▶ [Required action]: Put the lines from the one containing "right shoulder: (166, 312, 1)" through the one containing "right ankle: (1017, 606, -10)" into a numbered list. Include both of those lines and omit any blank lines.

▶ [Records to use]:
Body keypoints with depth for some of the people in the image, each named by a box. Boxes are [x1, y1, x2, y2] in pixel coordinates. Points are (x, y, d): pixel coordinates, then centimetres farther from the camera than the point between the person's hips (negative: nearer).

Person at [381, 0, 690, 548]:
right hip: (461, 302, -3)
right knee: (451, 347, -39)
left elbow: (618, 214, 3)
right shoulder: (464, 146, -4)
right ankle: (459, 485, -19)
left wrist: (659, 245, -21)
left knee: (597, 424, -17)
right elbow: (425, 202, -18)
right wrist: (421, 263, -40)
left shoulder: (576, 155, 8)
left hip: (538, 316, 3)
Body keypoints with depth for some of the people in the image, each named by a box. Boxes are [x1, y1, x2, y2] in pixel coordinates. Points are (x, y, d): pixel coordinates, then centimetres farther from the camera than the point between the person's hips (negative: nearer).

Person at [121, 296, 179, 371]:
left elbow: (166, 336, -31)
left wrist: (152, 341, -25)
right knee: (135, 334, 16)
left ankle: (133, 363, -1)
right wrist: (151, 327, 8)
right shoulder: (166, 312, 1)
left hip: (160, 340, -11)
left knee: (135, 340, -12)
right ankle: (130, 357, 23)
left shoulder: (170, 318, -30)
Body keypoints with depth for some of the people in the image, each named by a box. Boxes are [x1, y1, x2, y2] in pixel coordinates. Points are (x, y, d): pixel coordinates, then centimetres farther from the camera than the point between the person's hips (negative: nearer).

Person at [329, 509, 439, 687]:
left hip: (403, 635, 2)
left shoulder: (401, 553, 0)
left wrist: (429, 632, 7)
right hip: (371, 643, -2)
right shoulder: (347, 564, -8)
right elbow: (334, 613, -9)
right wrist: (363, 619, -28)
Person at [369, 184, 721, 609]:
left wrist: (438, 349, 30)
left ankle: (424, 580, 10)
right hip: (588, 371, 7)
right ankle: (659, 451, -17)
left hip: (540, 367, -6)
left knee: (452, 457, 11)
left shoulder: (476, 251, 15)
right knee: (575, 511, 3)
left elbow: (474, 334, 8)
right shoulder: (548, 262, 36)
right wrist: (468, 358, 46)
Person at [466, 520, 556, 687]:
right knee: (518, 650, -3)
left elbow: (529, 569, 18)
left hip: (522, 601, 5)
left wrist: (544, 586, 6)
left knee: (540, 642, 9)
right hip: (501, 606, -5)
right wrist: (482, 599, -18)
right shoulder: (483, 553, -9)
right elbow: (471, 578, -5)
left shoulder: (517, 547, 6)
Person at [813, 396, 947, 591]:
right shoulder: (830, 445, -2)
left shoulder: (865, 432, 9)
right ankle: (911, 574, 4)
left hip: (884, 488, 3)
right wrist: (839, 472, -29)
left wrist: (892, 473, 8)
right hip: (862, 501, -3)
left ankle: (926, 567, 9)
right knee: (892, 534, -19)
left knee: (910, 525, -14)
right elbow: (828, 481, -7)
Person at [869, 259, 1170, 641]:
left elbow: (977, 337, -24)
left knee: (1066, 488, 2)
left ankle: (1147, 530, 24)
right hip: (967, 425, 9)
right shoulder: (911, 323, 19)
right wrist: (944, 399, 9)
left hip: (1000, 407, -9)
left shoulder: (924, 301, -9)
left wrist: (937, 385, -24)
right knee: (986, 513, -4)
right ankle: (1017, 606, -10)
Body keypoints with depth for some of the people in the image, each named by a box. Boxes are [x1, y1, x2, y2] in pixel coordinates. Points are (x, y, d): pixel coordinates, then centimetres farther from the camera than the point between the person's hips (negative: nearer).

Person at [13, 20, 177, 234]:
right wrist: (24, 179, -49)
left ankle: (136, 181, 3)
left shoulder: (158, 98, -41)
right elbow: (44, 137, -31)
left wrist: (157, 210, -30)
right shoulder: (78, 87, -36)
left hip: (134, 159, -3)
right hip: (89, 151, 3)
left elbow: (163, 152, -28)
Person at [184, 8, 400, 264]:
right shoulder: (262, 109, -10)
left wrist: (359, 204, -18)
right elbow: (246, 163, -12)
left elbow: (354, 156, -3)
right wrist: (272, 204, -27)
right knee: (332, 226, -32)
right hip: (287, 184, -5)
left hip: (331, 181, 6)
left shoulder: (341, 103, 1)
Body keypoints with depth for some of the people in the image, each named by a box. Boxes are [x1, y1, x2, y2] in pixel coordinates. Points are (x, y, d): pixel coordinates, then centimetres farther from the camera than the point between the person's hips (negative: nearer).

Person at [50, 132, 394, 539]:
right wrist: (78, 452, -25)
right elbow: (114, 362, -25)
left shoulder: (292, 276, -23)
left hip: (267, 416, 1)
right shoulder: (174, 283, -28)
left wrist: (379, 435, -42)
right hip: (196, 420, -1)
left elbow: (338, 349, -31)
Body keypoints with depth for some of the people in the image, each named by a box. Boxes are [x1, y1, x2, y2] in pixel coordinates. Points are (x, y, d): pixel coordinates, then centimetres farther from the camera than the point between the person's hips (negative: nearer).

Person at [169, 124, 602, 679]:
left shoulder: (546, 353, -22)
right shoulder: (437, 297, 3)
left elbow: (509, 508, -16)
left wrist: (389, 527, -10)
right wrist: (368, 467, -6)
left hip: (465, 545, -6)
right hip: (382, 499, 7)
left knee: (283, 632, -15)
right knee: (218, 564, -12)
* * *
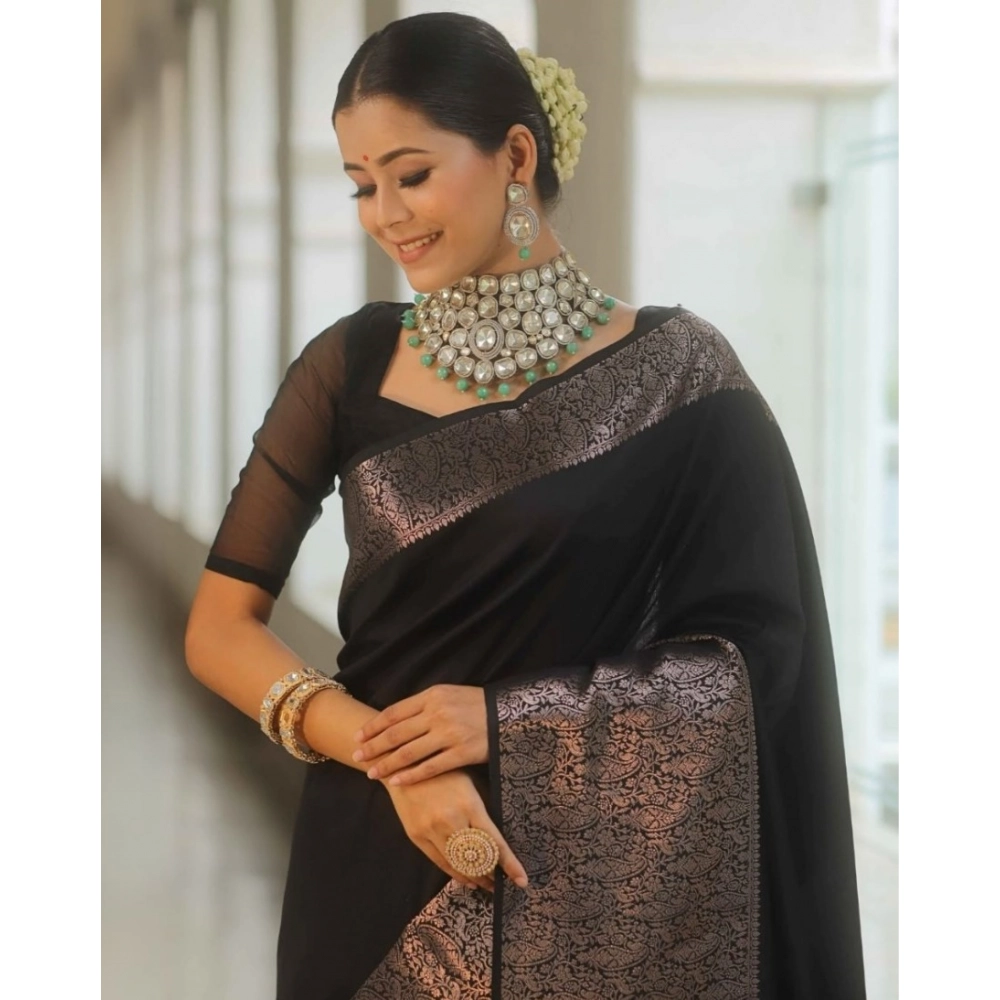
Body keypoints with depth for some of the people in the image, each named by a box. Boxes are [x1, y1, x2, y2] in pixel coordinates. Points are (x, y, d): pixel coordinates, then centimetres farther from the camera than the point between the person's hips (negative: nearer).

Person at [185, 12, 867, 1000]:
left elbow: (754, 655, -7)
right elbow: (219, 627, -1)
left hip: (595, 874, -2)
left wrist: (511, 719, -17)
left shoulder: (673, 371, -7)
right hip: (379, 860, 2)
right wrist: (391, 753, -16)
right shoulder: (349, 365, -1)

▶ [Response]:
1. right shoulder: (166, 312, 1)
2. left hip: (160, 340, -11)
3. left knee: (135, 340, -12)
4. right ankle: (130, 357, 23)
5. left shoulder: (170, 318, -30)
6. Body keypoints with depth for some of the people in the image, each named by a box. Boxes are [x1, y1, x2, y2] in pixel coordinates. Points are (x, y, d): pixel coordinates, then centimetres farther from the camera than the point between the person's hips (negative: nearer).
7. Person at [329, 509, 439, 687]:
8. left hip: (403, 635, 2)
9. left shoulder: (401, 553, 0)
10. left wrist: (429, 632, 7)
11. right hip: (371, 643, -2)
12. right shoulder: (347, 564, -8)
13. right elbow: (334, 613, -9)
14. right wrist: (363, 619, -28)
15. Person at [369, 184, 721, 609]:
16. left wrist: (438, 349, 30)
17. left ankle: (424, 580, 10)
18. right hip: (588, 371, 7)
19. right ankle: (659, 451, -17)
20. left hip: (540, 367, -6)
21. left knee: (452, 457, 11)
22. left shoulder: (476, 251, 15)
23. right knee: (575, 511, 3)
24. left elbow: (474, 334, 8)
25. right shoulder: (548, 262, 36)
26. right wrist: (468, 358, 46)
27. Person at [466, 520, 556, 687]:
28. right knee: (518, 650, -3)
29. left elbow: (529, 569, 18)
30. left hip: (522, 601, 5)
31. left wrist: (544, 586, 6)
32. left knee: (540, 642, 9)
33. right hip: (501, 606, -5)
34. right wrist: (482, 599, -18)
35. right shoulder: (483, 553, -9)
36. right elbow: (471, 578, -5)
37. left shoulder: (517, 547, 6)
38. Person at [813, 396, 947, 591]:
39. right shoulder: (830, 445, -2)
40. left shoulder: (865, 432, 9)
41. right ankle: (911, 574, 4)
42. left hip: (884, 488, 3)
43. right wrist: (839, 472, -29)
44. left wrist: (892, 473, 8)
45. right hip: (862, 501, -3)
46. left ankle: (926, 567, 9)
47. right knee: (892, 534, -19)
48. left knee: (910, 525, -14)
49. right elbow: (828, 481, -7)
50. Person at [869, 259, 1170, 641]:
51. left elbow: (977, 337, -24)
52. left knee: (1066, 488, 2)
53. left ankle: (1147, 530, 24)
54. right hip: (967, 425, 9)
55. right shoulder: (911, 323, 19)
56. right wrist: (944, 399, 9)
57. left hip: (1000, 407, -9)
58. left shoulder: (924, 301, -9)
59. left wrist: (937, 385, -24)
60. right knee: (986, 513, -4)
61. right ankle: (1017, 606, -10)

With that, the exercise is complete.